Anyway, I approached as usual and it all happened in a flash---I found myself stopped and suddenly falling over and my first thought was, "ok, no big deal...unclip and you'll be fine." But, for whatever reason, I couldn't clip out and I found myself going down hard with bike in tow. Even worse, the handlebars turned towards me and the butt end of the handlebar absolutely drilled me flush in the sternum....like someone taking a broomstick and jabbing you right in the chest with a lot of force. It was the craziest thing...I somehow found myself falling down onto the pointed end of the handlebar, which even now I have no clue how that happened. Anyway, I immediately heard a snap and lost my breath for a few seconds, which is quite scary when you're in the middle of the woods alone with no one else in sight.

Long story short, I slowly walked back to the car with labored breathing and extreme pain, and after talking to my doctor brother, he said there's really nothing you can do and be prepared for your life to basically suck for the next 4-6 weeks or so. He wasn't kidding. Last night I slept in a slight recline position in a living room chair, with Advil helping to take a bit of the edge off the pain. No fun and I only slept a little more than an hour in total. Overall, I feel like a complete idiot and basically a DA for allowing this to happen to myself, and can't believe I won't be riding for a while during these glorious fall days. This weekend is supposed to be sunny with highs in the mid 60's...come Saturday I'm going to be an utter mess that nobody (especially my wife) will want to be around as I think about all the riding I'm missing out on.

Anyone else have any similar injury experiences as me?


----------



## xcguy (Apr 18, 2004)

I never messed up my sternum (did break some ribs once) but I've crashed plenty on what I'd call familiar trails, sometimes really badly. Multiple things "that have never happened before" come together in an instant and down you go, injured.

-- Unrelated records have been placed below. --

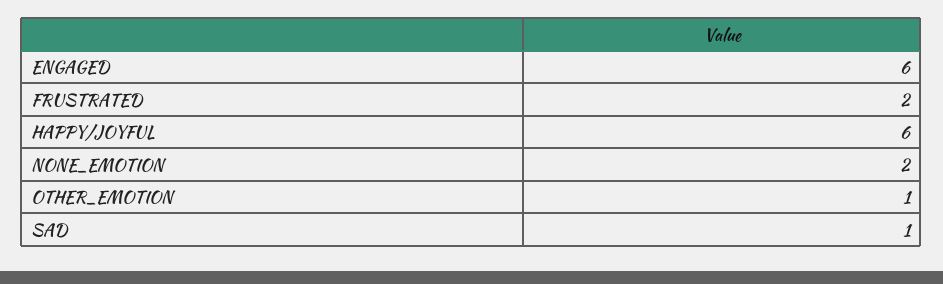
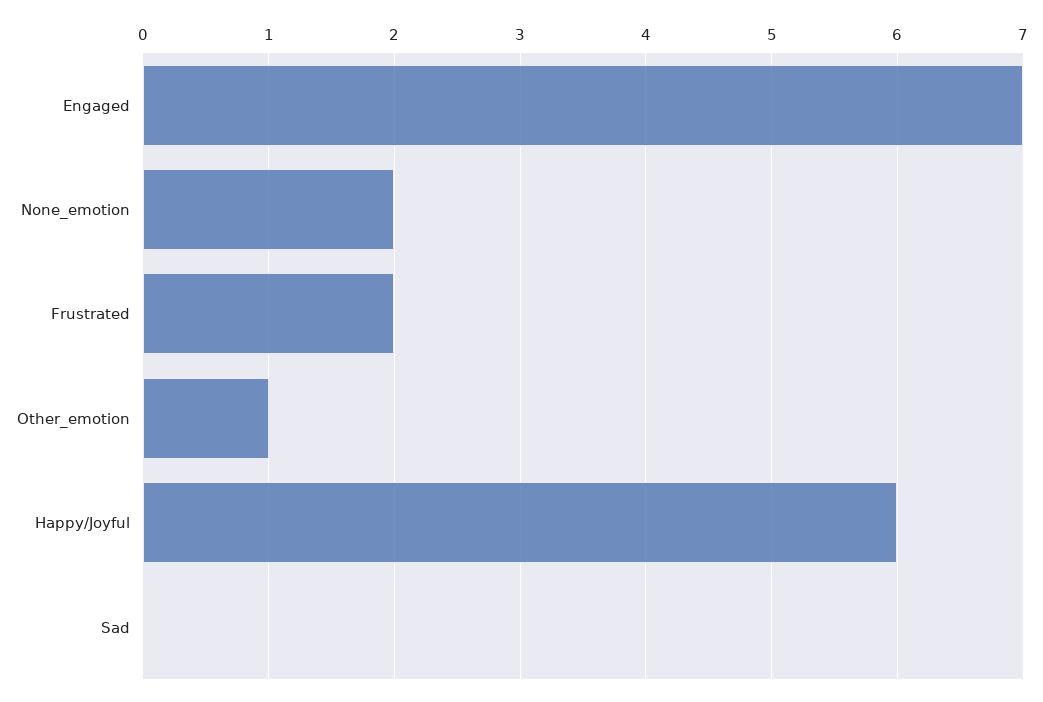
  {
-   "ENGAGED": 6,
+   "ENGAGED": 7,
    "FRUSTRATED": 2,
    "HAPPY/JOYFUL": 6,
    "NONE_EMOTION": 2,
    "OTHER_EMOTION": 1,
-   "SAD": 1
+   "SAD": 0
  }

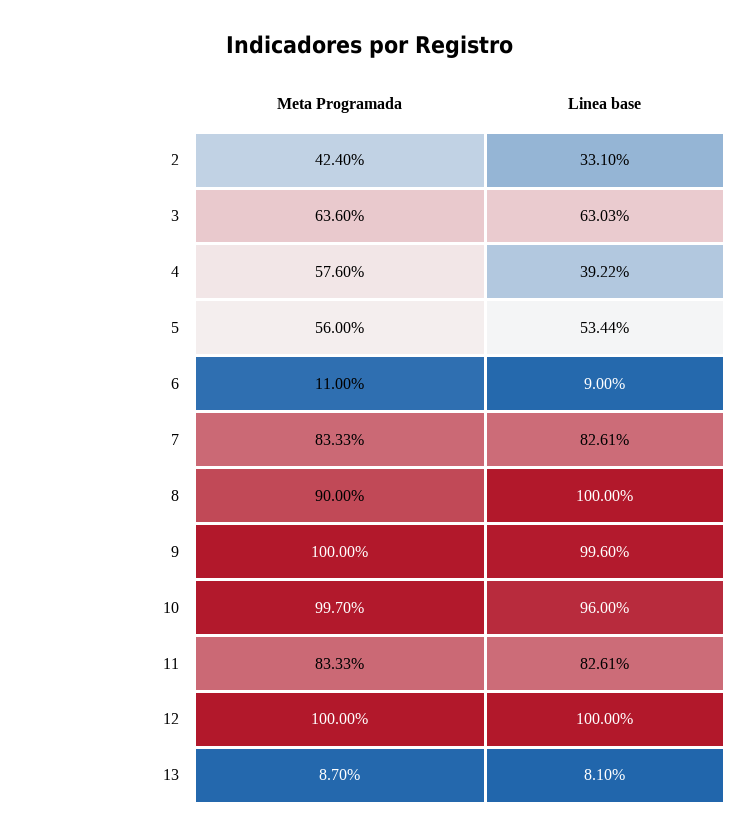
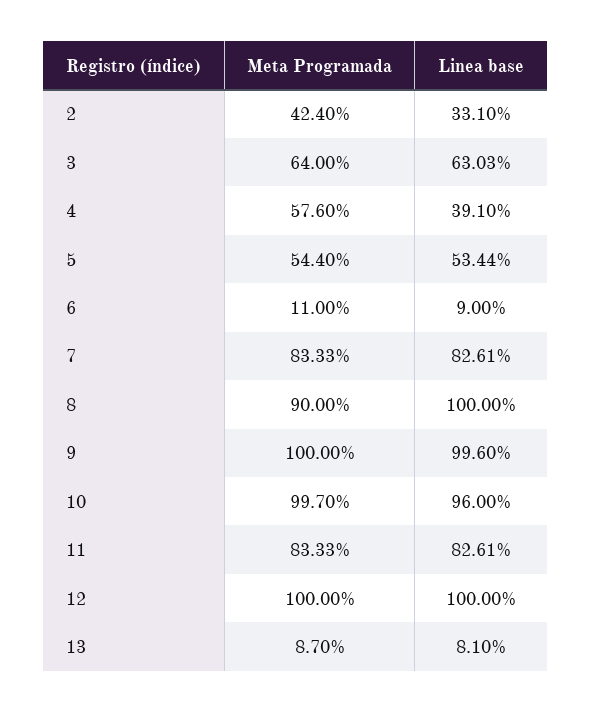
  {
    "Meta Programada": {
      "2": 42.4,
-     "3": 63.6,
+     "3": 64,
      "4": 57.6,
-     "5": 56,
+     "5": 54.4,
      "6": 11,
      "7": 83.33,
      "8": 90,
      "9": 100,
      "10": 99.7,
      "11": 83.33,
      "12": 100,
      "13": 8.7
    },
    "Linea base": {
      "2": 33.1,
      "3": 63.03,
-     "4": 39.22,
+     "4": 39.1,
      "5": 53.44,
      "6": 9,
      "7": 82.61,
      "8": 100,
      "9": 99.6,
      "10": 96,
      "11": 82.61,
      "12": 100,
      "13": 8.1
    }
  }

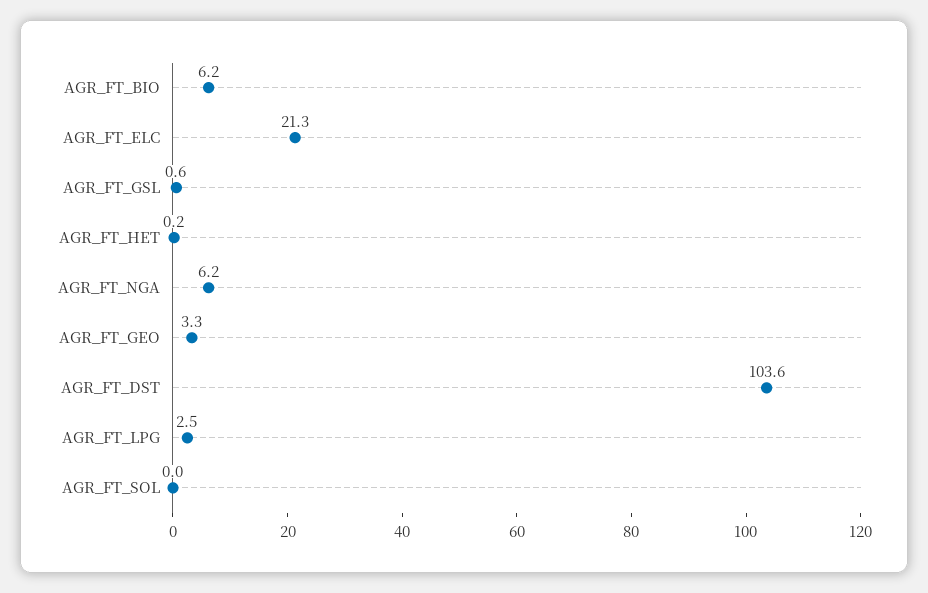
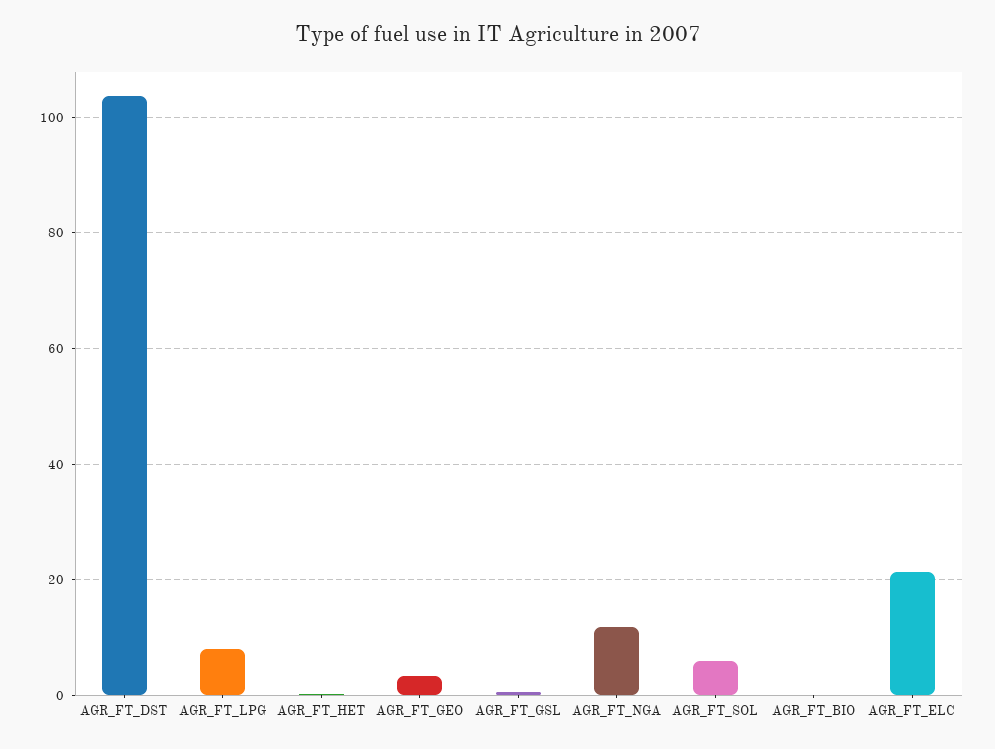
  {
-   "AGR_FT_BIO": 6.2,
+   "AGR_FT_BIO": 0,
    "AGR_FT_ELC": 21.3,
    "AGR_FT_GSL": 0.6,
    "AGR_FT_HET": 0.2,
-   "AGR_FT_NGA": 6.2,
+   "AGR_FT_NGA": 12,
    "AGR_FT_GEO": 3.3,
    "AGR_FT_DST": 103.6,
-   "AGR_FT_LPG": 2.5,
+   "AGR_FT_LPG": 8,
-   "AGR_FT_SOL": 0
+   "AGR_FT_SOL": 6
  }

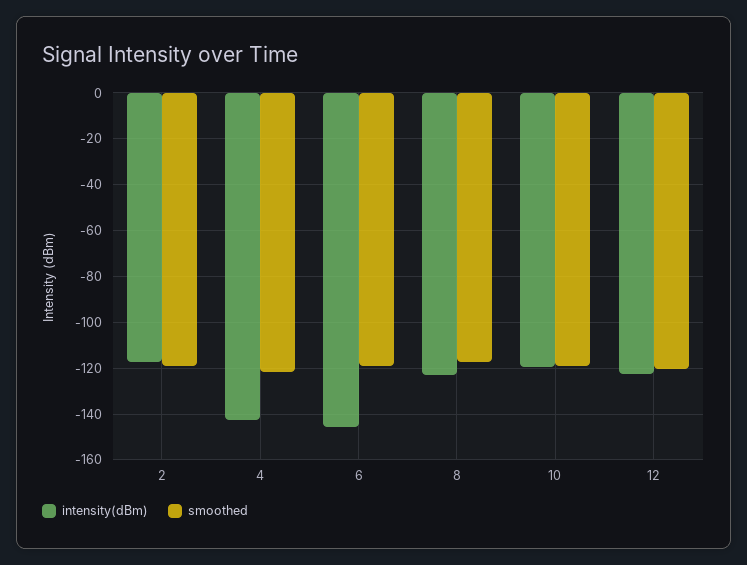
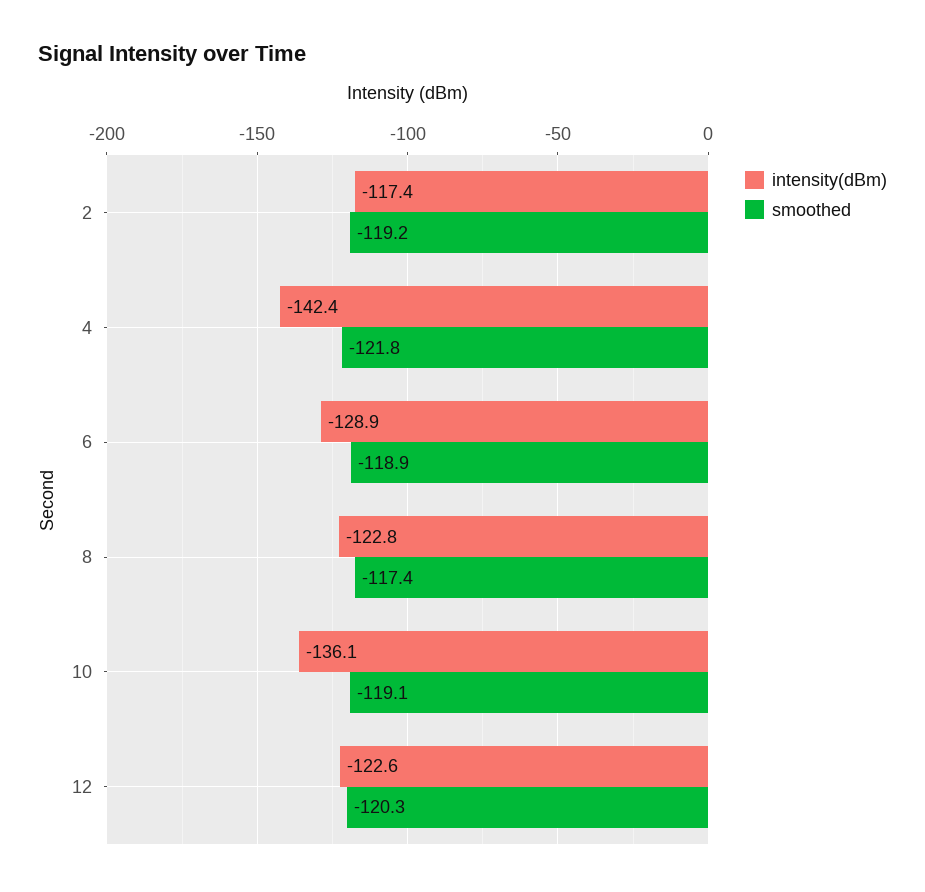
  {
    "intensity(dBm)": {
      "2": -117.4,
      "4": -142.4,
-     "6": -145,
+     "6": -128.9,
      "8": -122.8,
-     "10": -120,
+     "10": -136.1,
      "12": -122.6
    },
    "smoothed": {
      "2": -119.2,
      "4": -121.8,
      "6": -118.9,
      "8": -117.4,
      "10": -119.1,
      "12": -120.3
    }
  }

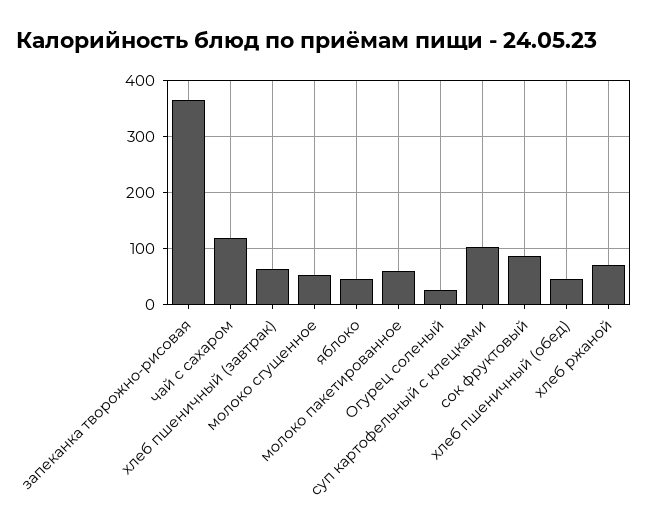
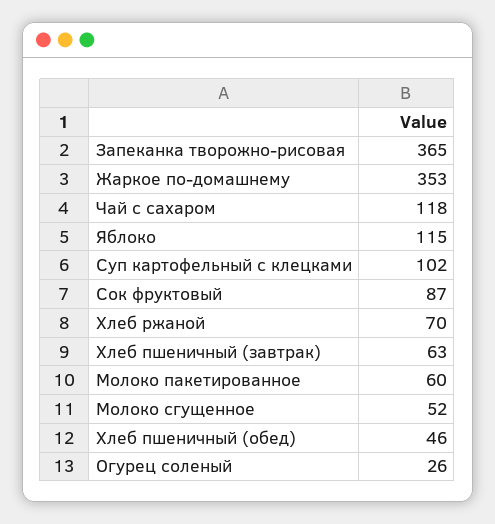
  {
    "запеканка творожно-рисовая": 365,
    "чай с сахаром": 118,
    "хлеб пшеничный (завтрак)": 63,
    "молоко сгущенное": 52,
-   "яблоко": 40,
+   "яблоко": 115,
    "молоко пакетированное": 60,
    "Огурец соленый": 26,
    "суп картофельный с клецками": 102,
    "сок фруктовый": 87,
    "хлеб пшеничный (обед)": 46,
-   "хлеб ржаной": 70
+   "хлеб ржаной": 70,
+   "Жаркое по-домашнему": 353
  }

Just beg your friends and family not to tell jokes for the next two months because I bet laughing hurts like a sumb!tch.


----------



## raceline (Sep 8, 2004)

*Strava made me do it *

i too crashed hard last night on a trail i ride all the time , i was trying to better my position on strava (went from 10th to 9th) although i crashed in to the hill side going fast and came to a complete stop via my elbow to my ribs , pain is killing me & it hurts to breathe


----------



## xcguy (Apr 18, 2004)

The Strava Defense.


----------



## bluedirt (Oct 15, 2012)

ouch!


----------